2. Reasons to be fearful? (New Statesman)
CBR editor Jason Stamper looks at the new advertising partnership between Yahoo and online loyalty programme Nectar. The deal once again sparked concern over people’s privacy and the integrity of their personal data, he says.
3. Please Rob Me Makes Foursquare Super Useful For Burglars (TechCrunch)
Location-based services are all the rage right now. A new site throws the privacy issue back into the spotlight in a humorous way. Please Rob Me is a stream of updates from various location-based networks that shows when users check-in somewhere that is not their home. The idea, of course, is that if they’re not home, you can go rob them.
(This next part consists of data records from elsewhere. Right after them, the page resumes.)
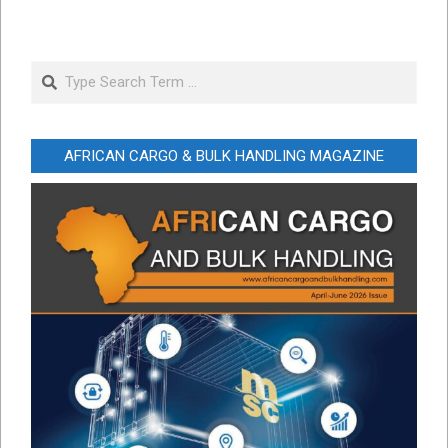
Search
AFRICAN CARGO & BULK HANDLING MAGAZINE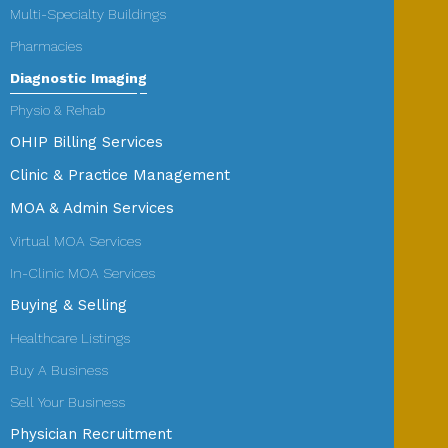
Multi-Specialty Buildings
Pharmacies
Diagnostic Imaging
Physio & Rehab
OHIP Billing Services
Clinic & Practice Management
MOA & Admin Services
Virtual MOA Services
In-Clinic MOA Services
Buying & Selling
Healthcare Listings
Buy A Business
Sell Your Business
Physician Recruitment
4. Open source growing footprint in embedded market (451 Group)
There seems to be no let up in the continued consolidation and traction for open source in the embedded space, with Intel-Wind River, Google’s Android, Cavium Networks-MontaVista and even some new open source efforts highlighting the vibrancy of not only Linux, but additional open source software efforts in embedded markets and devices.
5. How To Be Less Afraid of Everything With Visualization (RedMonk)
Stephen O’Grady looks at how we estimate risk – and the role virtualisation has to play in that.